2003: Medicare Prescription Drug, Improvement, and Modernization Act (MMA or Medicare Modernization Act)

Subsidize the costs of prescription drugs for Medicare beneficiaries (Medicare part D)

2005: The Combat Methamphetamine Epidemic Act (CMEA)

Regulates retail over-the-counter (OTC) sales of ephedrine and pseudoephedrine. (3.6g per day; 9 g per month)

2007: The Food and Drug Administration Amendments Act (FDAAA)

Shifted the FDA's focus from merely approving new drugs to overseeing the safety of drugs even after approval. Established REMS.

2013: Drug Supply Chain Security Act (DSCSA)

AKA: "Track and Trace." Enhances FDA's ability to protect consumers from exposure to drugs that are counterfeit, stolen, contaminated, or otherwise harmful. Established online database

The Joint Comission (TJC)

mission is to "continuously improve the safety and quality of care provided to the public"; sets standards and accredits healthcare facilities like hospitals, skilled nursing facilities.

U.S. Dept of Labor Occupational Safety and Health Org (OSHA)

Sets and enforces safety standards in the workplace; provides education, training and outreach

Food and Drug Administration (FDA)

a federal agency responsible for regulating food and drug products sold to the public; oversees clinical drug trials

Drug Enforcement Agency (DEA)

Enforce the controlled substances laws (C-I - C-V) and regulations of the United States; prevention of distribution of illicit drugs

American Association of Pharmacy Technicians (AAPT)
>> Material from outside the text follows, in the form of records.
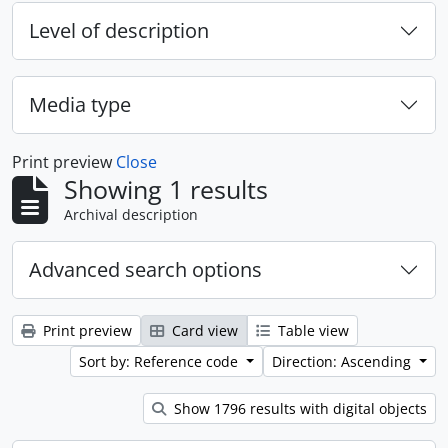
Level of description
Media type
Print preview
Close
Showing 1 results
Archival description
Advanced search options
Print preview
Card view
Table view
Sort by: Reference code
Direction: Ascending
Show 1796 results with digital objects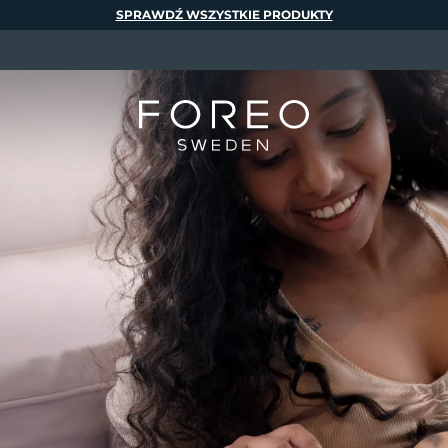
SPRAWDŹ WSZYSTKIE PRODUKTY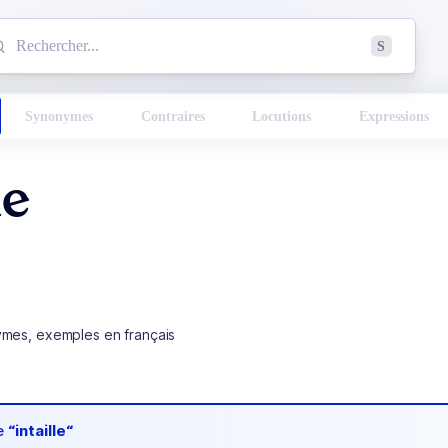
mmencez à chercher un mot dans le dictionnaire :
S
esults found.
Synonymes
Contraires
Locutions
Expressions
le
ymes, exemples en français
de
“intaille“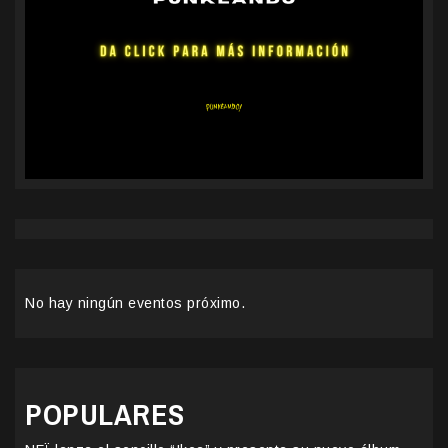
No hay ningún eventos próximo.
POPULARES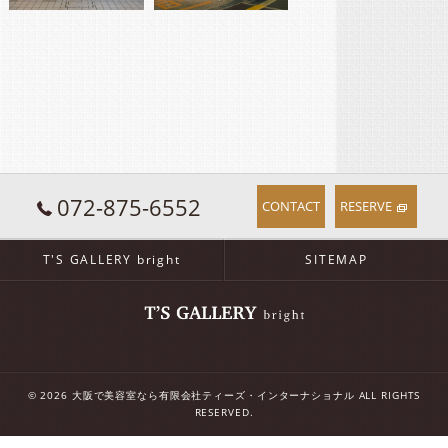
072-875-6552
CONTACT
RESERVE
T'S GALLERY bright
SITEMAP
© 2026 大阪で美容室なら有限会社ティーズ・インターナショナル ALL RIGHTS
RESERVED.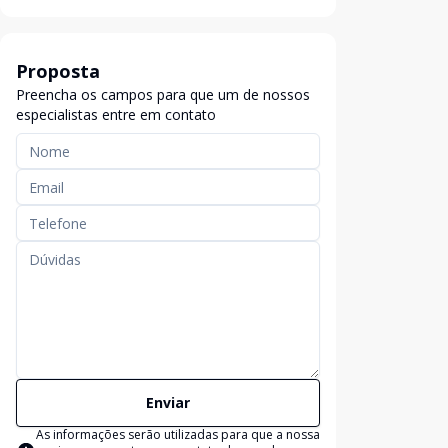
Proposta
Preencha os campos para que um de nossos
especialistas entre em contato
Enviar
As informações serão utilizadas para que a nossa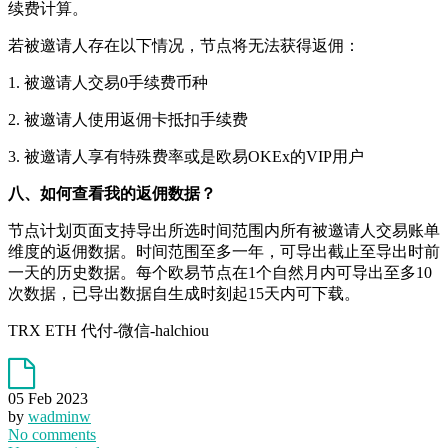
续费计算。
若被邀请人存在以下情况，节点将无法获得返佣：
1. 被邀请人交易0手续费币种
2. 被邀请人使用返佣卡抵扣手续费
3. 被邀请人享有特殊费率或是欧易OKEx的VIP用户
八、如何查看我的返佣数据？
节点计划页面支持导出所选时间范围内所有被邀请人交易账单
维度的返佣数据。时间范围至多一年，可导出截止至导出时前
一天的历史数据。每个欧易节点在1个自然月内可导出至多10
次数据，已导出数据自生成时刻起15天内可下载。
TRX ETH 代付-微信-halchiou
05 Feb 2023
by
wadminw
No comments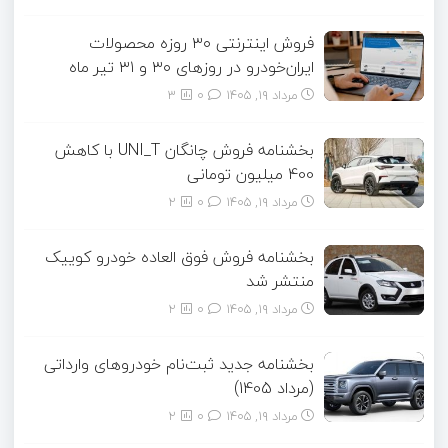
فروش اینترنتی ۳۰ روزه محصولات
ایران‌خودرو در روزهای ۳۰ و ۳۱ تیر ماه
مرداد ۱۹, ۱۴۰۵
0
3
بخشنامه فروش چانگان UNI_T با کاهش
400 میلیون تومانی
مرداد ۱۹, ۱۴۰۵
0
2
بخشنامه فروش فوق العاده خودرو کوییک
منتشر شد
مرداد ۱۹, ۱۴۰۵
0
2
بخشنامه جدید ثبت‌نام خودروهای وارداتی
(مرداد 1405)
مرداد ۱۹, ۱۴۰۵
0
2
Created code of ethics and detailed responsibilities of the pharmacy technician; protects the pharmacy technician's right to due process

State Board of Pharmacy (BOP)

State agency that oversees practice of pharmacy in a given state and regulates the practice of pharmacy there.

United States Pharmacopeia (USP)

Develops manufacturing standards, purity, strength, packaging, and labeling; **created standards for sterile and non-sterile compounding

Institute for Safe Medication Practices (ISMP)

A nonprofit organization devoted to promoting safe medication use and preventing medication errors through research and making recommendations

Environmental Protection Agency (EPA)

Federal agency that protects human and environmental health. Created a P-list of hazardous drugs and regulations for safe disposal.